学習用文章 »
● ● ●

世界遺産 海洋信仰の文化に理解、ロビー活動が奏功 厳しい勧告覆す

 国連教育科学文化機関(ユネスコ)の世界文化遺産への一括登録が決まった「『神宿る島』宗像・沖ノ島と関連遺産群」(福岡県)。諮問機関のイコモスの勧告通り沖ノ島周辺のみか、全8史跡かが注目された世界遺産委員会の審議では、ほとんどの委員国代表が8つで一つの文化や信仰を示すという日本側の主張に理解を示した。政府関係者らのロビー活動が功を奏し、一体的な海洋信仰の文化の継承が認められた。

 推薦書では、沖ノ島に対する信仰が宗像三女神信仰に発展したとしていたが、イコモスは継承性が確認できないとした。審議では、文化的・歴史的に結びついた一体のものとされたほか、航海安全を祈願する信仰が続いていることや航海に関する遺産が少なく貴重であることも評価された。

● ● ●

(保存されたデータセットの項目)
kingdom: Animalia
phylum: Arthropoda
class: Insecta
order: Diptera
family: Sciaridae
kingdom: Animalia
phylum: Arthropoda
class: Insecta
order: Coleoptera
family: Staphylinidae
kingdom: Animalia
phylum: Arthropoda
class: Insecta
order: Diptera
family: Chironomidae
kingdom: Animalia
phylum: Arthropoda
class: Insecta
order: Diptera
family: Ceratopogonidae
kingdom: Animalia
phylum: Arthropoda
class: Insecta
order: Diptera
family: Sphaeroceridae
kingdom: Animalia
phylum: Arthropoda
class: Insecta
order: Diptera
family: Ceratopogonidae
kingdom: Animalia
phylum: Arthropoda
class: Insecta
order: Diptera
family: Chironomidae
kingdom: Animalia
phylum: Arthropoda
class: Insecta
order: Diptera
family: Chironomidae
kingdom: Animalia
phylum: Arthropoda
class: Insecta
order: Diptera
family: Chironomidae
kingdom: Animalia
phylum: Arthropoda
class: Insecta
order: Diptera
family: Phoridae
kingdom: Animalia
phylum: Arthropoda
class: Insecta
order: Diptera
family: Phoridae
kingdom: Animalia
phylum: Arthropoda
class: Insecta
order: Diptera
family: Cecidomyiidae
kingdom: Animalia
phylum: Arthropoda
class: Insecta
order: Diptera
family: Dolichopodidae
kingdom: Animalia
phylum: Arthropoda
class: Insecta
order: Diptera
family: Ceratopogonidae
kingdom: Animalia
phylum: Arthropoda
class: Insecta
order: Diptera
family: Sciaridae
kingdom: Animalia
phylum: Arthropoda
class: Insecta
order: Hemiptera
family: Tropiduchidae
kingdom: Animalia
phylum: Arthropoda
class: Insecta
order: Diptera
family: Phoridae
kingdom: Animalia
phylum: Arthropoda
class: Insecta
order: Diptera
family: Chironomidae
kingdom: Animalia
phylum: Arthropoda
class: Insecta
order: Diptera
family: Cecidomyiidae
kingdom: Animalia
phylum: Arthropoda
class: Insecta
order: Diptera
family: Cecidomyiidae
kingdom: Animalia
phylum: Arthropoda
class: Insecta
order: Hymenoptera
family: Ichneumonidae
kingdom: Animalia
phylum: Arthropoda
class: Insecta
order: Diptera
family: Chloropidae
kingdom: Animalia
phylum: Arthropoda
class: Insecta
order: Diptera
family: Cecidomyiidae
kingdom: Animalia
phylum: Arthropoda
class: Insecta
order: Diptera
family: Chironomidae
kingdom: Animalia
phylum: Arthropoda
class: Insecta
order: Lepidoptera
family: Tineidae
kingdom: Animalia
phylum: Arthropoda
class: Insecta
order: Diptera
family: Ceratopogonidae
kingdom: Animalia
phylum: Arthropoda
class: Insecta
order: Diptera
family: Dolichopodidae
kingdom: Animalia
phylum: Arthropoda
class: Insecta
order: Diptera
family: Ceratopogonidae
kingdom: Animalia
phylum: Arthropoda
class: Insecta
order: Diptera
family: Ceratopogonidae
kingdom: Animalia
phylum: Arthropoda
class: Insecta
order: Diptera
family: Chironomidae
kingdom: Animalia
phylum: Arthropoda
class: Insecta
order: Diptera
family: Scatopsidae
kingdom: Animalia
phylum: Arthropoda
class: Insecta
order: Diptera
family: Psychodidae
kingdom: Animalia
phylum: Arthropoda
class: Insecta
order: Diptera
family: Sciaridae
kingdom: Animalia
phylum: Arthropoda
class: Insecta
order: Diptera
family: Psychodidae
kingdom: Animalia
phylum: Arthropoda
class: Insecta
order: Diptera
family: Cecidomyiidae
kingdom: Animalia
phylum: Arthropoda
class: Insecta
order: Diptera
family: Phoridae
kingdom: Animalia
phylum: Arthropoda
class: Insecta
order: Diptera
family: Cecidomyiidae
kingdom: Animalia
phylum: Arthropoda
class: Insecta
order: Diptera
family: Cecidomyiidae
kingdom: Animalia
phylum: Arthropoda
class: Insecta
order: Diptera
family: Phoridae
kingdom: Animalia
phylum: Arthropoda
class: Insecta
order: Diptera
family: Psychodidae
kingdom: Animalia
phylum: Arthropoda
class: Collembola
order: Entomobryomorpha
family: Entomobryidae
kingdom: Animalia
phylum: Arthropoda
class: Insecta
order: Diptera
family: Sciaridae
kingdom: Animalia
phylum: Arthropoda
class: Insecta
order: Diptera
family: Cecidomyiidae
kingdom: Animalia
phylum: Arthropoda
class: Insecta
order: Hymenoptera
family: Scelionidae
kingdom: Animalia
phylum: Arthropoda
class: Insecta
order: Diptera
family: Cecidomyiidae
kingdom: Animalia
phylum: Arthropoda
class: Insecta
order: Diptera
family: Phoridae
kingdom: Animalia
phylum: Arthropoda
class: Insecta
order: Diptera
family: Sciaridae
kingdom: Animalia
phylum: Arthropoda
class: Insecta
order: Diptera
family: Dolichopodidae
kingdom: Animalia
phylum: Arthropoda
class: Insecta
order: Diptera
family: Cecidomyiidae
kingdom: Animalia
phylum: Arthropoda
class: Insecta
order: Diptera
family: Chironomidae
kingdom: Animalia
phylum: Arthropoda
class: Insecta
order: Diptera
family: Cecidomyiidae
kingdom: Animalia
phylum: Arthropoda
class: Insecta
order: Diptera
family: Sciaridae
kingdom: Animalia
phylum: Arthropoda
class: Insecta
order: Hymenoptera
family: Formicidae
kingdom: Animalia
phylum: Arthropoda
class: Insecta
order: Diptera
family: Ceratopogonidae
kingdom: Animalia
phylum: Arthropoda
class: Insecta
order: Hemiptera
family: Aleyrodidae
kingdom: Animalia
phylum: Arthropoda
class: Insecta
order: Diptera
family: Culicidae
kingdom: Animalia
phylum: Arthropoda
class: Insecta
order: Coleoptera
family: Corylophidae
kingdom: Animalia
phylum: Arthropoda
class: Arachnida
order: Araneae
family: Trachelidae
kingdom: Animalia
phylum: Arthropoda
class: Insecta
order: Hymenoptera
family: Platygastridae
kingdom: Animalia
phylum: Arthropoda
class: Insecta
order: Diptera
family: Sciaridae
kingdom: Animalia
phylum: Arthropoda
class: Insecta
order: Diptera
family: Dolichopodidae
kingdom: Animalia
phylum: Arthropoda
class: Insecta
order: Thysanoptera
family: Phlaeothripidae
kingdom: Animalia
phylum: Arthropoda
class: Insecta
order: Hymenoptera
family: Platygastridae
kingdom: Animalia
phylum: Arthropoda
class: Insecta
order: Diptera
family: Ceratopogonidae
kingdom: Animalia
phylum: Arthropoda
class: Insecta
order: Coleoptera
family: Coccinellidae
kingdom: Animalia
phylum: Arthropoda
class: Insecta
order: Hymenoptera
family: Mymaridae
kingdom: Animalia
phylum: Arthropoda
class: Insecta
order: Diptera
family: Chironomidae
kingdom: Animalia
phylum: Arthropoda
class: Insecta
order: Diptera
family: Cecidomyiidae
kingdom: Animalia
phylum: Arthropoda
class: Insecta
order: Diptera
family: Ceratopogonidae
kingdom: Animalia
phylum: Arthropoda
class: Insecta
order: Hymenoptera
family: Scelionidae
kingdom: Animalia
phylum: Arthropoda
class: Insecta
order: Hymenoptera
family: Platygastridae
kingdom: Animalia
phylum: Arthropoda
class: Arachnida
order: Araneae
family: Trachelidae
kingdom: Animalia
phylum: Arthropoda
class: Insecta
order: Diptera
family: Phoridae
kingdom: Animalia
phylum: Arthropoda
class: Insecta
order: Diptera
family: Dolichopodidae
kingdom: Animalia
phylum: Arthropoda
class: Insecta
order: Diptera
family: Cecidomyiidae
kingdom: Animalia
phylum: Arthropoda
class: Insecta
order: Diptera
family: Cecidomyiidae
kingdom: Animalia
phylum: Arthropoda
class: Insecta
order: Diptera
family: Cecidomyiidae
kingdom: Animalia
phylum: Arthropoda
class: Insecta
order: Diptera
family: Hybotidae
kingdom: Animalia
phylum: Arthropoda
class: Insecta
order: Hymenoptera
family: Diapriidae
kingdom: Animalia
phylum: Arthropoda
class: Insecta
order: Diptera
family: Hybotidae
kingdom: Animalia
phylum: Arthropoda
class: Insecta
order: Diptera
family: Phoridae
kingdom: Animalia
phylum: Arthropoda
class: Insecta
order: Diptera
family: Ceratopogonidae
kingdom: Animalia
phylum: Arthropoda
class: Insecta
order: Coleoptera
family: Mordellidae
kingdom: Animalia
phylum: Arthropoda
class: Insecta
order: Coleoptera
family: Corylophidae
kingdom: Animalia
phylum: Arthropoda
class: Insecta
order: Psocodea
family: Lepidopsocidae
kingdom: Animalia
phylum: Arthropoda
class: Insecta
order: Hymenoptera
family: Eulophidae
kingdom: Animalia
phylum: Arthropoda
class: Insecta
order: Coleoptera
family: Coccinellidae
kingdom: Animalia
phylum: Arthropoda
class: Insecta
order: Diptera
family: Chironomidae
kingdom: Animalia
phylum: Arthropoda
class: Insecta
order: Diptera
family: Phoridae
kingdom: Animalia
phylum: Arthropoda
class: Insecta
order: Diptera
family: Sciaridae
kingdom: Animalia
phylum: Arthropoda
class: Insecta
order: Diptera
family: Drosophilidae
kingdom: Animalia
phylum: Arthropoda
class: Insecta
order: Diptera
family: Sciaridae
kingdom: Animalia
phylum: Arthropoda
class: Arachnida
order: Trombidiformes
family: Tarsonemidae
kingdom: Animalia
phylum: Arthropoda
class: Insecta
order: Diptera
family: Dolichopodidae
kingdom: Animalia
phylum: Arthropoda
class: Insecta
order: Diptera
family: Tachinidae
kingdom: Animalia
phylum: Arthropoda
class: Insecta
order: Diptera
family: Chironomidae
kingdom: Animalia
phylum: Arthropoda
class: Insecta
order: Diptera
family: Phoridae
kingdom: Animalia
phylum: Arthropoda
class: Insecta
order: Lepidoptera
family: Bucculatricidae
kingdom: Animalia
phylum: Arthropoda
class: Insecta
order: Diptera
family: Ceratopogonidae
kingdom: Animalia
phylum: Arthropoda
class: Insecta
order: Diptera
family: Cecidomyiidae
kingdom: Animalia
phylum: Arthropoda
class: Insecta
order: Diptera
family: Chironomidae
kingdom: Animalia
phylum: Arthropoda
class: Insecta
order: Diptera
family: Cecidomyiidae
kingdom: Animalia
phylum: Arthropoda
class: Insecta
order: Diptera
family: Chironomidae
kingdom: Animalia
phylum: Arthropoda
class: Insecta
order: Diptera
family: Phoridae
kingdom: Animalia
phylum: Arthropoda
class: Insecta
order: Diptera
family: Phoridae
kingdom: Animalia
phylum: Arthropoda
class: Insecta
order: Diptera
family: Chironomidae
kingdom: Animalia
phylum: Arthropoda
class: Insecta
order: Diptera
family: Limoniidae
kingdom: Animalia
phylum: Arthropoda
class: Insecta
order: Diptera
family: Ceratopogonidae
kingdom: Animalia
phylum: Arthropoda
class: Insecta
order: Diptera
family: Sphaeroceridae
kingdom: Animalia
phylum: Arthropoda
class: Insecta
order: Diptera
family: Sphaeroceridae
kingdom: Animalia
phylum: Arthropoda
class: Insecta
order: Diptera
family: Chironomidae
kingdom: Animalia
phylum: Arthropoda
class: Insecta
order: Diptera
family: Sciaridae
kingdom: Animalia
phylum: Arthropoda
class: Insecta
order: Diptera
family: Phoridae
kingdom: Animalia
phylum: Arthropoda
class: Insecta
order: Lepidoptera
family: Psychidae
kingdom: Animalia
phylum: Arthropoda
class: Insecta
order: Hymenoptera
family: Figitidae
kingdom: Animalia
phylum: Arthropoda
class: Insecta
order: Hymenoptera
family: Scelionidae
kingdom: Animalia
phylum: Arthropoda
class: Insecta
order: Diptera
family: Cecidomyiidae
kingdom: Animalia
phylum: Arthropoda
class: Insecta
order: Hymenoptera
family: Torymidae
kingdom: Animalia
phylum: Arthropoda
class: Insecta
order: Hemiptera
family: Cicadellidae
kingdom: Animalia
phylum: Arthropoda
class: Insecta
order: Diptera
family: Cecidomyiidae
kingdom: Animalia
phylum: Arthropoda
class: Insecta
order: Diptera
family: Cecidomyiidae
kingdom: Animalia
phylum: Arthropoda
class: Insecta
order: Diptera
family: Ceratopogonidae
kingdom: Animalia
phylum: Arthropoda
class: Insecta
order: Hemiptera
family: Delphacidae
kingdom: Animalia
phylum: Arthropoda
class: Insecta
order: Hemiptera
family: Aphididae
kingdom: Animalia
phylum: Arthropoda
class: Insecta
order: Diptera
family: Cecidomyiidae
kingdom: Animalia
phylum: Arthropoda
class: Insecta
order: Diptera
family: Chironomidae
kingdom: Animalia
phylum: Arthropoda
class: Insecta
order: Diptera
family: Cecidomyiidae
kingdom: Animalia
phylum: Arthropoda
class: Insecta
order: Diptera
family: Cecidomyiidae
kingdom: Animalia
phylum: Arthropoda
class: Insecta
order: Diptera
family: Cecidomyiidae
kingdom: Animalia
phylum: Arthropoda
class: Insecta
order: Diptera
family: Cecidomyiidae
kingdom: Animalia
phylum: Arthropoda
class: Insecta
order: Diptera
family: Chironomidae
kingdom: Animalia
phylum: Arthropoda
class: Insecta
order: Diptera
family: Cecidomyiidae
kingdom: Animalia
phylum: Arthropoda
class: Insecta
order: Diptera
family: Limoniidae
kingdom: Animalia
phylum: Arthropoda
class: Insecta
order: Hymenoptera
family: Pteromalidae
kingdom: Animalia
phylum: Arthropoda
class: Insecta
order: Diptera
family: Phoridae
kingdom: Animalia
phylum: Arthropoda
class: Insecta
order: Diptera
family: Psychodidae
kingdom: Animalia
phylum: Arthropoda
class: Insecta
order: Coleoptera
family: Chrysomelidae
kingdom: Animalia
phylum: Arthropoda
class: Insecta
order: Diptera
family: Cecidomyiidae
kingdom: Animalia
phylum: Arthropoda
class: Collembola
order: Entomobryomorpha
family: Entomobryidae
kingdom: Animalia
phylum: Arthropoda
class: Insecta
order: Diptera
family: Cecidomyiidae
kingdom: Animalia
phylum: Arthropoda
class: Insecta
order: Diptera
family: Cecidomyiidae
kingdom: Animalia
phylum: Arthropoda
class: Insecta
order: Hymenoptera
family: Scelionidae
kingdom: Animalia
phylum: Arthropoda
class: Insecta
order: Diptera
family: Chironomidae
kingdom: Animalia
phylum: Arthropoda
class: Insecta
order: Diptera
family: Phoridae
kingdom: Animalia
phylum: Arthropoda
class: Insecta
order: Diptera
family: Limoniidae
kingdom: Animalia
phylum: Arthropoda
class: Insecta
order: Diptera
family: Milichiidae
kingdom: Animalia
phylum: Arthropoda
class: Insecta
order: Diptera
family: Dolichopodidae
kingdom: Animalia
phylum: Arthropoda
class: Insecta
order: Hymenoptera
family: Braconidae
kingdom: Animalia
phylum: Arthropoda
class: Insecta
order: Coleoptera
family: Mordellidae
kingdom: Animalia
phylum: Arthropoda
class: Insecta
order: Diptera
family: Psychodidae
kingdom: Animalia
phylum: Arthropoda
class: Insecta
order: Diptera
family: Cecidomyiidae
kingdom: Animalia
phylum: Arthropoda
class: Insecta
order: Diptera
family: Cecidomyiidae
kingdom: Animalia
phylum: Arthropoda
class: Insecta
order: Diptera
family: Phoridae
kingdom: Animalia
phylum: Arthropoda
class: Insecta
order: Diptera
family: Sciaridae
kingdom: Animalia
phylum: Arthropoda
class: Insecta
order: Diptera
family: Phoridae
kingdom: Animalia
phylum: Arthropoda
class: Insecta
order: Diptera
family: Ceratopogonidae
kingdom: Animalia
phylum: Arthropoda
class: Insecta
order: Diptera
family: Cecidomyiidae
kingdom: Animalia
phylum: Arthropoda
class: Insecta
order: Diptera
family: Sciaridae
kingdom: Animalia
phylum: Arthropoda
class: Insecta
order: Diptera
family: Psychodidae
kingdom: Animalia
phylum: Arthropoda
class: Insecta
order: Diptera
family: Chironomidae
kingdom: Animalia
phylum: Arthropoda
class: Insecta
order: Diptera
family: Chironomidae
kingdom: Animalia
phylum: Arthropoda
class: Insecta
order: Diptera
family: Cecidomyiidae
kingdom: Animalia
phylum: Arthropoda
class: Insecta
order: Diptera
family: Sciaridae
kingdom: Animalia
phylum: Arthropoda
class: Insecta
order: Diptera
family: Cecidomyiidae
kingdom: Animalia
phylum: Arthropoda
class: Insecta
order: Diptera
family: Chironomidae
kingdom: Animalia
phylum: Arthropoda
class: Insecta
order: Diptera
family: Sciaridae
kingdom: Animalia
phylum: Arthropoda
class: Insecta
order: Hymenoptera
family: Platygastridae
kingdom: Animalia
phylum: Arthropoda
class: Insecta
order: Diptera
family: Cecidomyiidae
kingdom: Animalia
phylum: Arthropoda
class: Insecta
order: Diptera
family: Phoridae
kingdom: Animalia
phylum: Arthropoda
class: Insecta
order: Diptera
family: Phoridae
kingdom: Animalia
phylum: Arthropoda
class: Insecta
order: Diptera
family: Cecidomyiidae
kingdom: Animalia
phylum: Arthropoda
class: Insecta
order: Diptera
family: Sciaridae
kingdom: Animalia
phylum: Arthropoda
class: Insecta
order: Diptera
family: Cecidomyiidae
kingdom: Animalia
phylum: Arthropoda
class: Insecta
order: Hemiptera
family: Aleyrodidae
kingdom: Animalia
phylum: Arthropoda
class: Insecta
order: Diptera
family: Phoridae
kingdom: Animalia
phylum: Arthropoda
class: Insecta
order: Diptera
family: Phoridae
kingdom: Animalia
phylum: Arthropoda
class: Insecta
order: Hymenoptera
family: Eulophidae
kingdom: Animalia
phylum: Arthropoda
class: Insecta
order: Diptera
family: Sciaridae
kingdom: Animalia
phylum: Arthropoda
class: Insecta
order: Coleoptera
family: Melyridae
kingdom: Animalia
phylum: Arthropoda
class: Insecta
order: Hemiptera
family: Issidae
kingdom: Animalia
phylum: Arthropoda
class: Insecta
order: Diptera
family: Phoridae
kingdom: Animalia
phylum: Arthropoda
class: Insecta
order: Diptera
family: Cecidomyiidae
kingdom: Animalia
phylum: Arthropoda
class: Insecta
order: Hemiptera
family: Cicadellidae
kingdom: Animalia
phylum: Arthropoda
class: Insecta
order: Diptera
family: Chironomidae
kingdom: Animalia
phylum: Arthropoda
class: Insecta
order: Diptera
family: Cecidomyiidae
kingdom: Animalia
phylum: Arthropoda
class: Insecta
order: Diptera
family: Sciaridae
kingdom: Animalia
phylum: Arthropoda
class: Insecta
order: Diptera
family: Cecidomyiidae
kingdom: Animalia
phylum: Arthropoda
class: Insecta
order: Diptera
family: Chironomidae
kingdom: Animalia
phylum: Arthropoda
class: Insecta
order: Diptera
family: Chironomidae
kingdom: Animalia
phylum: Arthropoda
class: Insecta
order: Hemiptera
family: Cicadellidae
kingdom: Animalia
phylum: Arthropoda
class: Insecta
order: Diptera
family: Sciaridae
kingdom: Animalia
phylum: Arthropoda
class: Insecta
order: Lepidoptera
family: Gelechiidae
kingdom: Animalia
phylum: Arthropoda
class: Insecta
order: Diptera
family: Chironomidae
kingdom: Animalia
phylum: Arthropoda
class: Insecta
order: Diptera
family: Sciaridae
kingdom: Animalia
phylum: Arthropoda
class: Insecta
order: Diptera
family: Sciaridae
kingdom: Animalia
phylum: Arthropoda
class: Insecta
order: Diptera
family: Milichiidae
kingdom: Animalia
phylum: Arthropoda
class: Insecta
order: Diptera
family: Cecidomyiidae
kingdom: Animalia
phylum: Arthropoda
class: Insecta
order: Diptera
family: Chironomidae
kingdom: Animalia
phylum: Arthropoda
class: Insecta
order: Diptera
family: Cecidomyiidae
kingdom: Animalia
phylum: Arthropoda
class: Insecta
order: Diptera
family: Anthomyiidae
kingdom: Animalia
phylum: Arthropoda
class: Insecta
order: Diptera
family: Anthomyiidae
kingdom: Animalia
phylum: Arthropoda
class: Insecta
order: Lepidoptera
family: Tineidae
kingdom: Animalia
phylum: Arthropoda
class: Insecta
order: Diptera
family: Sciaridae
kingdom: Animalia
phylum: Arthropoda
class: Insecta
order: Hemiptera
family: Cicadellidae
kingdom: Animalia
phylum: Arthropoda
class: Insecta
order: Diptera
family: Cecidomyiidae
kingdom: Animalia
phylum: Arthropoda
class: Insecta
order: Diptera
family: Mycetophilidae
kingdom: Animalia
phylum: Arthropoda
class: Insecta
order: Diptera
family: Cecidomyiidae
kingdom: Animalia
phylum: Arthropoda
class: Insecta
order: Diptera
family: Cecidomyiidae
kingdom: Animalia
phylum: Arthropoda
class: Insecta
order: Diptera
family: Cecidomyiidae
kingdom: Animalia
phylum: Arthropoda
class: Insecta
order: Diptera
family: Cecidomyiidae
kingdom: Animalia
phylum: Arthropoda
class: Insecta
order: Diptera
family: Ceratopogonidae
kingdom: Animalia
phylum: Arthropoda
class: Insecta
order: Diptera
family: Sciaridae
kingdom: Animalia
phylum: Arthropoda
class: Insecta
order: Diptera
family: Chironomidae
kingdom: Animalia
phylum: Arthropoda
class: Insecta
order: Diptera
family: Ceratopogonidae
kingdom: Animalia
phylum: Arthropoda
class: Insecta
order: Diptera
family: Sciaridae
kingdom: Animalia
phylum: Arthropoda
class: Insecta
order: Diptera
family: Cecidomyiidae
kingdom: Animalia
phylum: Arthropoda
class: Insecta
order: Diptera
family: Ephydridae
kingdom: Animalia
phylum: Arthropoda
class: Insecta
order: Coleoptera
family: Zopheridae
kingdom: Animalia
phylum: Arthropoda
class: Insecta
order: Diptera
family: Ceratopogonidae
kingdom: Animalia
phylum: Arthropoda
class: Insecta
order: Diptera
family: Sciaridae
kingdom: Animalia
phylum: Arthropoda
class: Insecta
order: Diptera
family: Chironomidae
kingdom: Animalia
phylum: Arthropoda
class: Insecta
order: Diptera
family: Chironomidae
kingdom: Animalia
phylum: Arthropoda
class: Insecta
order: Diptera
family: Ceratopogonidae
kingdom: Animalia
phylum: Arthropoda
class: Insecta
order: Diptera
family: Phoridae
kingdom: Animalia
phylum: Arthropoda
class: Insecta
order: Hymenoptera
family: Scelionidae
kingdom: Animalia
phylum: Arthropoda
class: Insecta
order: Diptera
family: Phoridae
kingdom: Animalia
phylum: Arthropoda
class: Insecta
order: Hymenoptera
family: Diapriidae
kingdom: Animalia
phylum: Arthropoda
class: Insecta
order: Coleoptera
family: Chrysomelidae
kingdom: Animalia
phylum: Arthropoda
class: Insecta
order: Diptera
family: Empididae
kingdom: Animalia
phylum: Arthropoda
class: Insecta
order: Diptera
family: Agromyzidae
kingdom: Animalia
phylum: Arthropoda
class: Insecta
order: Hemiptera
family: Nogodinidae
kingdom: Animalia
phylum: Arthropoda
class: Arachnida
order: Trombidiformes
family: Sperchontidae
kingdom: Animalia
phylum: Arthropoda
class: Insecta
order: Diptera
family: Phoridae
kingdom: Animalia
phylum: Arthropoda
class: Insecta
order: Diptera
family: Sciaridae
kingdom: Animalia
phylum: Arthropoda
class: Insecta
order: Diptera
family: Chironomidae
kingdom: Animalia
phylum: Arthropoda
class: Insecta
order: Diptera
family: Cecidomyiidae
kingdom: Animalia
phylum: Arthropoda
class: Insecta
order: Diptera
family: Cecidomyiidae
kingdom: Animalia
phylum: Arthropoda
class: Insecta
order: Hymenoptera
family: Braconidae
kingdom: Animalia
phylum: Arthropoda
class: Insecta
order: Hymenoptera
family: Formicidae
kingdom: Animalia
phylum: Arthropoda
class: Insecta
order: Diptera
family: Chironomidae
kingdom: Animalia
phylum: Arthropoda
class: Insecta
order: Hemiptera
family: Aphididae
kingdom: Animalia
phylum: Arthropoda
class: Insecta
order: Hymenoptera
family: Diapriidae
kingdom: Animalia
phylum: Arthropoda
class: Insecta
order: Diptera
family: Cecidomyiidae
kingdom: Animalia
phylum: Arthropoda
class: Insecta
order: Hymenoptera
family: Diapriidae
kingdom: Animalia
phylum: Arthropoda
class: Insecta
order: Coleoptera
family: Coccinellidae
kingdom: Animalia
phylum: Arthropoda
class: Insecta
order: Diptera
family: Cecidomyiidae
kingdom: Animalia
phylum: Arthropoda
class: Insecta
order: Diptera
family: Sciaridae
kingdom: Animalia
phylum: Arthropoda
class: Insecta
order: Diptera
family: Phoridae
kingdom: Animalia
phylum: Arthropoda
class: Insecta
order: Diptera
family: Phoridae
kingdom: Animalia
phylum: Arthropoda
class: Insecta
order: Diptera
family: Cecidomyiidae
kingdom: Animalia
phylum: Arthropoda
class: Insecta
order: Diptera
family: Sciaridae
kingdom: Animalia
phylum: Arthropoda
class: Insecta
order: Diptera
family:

● ● ●

課題 1 »
世界遺産登録の記事から、「世界遺産 海洋信仰の文化に理解、ロビー活動が奏功 厳しい勧告覆す」から「貴重であることも評価された。」までを一字一句違えずに抜き出してください。
課題 2 »
世界遺産登録の記事によると、審議では、航海安全を祈願する信仰が続いていることのほかに、どのような点が評価されましたか。
課題 3 »
世界遺産登録の記事の最後の文に続けて、その先を書き継いでください。

最終解答 1 »
世界遺産 海洋信仰の文化に理解、ロビー活動が奏功 厳しい勧告覆す

 国連教育科学文化機関(ユネスコ)の世界文化遺産への一括登録が決まった「『神宿る島』宗像・沖ノ島と関連遺産群」(福岡県)。諮問機関のイコモスの勧告通り沖ノ島周辺のみか、全8史跡かが注目された世界遺産委員会の審議では、ほとんどの委員国代表が8つで一つの文化や信仰を示すという日本側の主張に理解を示した。政府関係者らのロビー活動が功を奏し、一体的な海洋信仰の文化の継承が認められた。

 推薦書では、沖ノ島に対する信仰が宗像三女神信仰に発展したとしていたが、イコモスは継承性が確認できないとした。審議では、文化的・歴史的に結びついた一体のものとされたほか、航海安全を祈願する信仰が続いていることや航海に関する遺産が少なく貴重であることも評価された。

最終解答 2 »
航海に関する遺産が少なく貴重であることです。

最終解答 3 »
 勧告で本土の宗像大社などが除外とされた理由について、昭和29~46年の沖ノ島の発掘調査に携わった小田富士雄・福岡大名誉教授は「沖ノ島では考古学的物証が数多く出土し、古代の自然崇拝は外国人に理解しやすい。考古学のほかに神話なども説明しており、信仰が断絶しているように見えた可能性がある」と指摘。その上で、考古学上も全体としての価値を説明できることを強調する。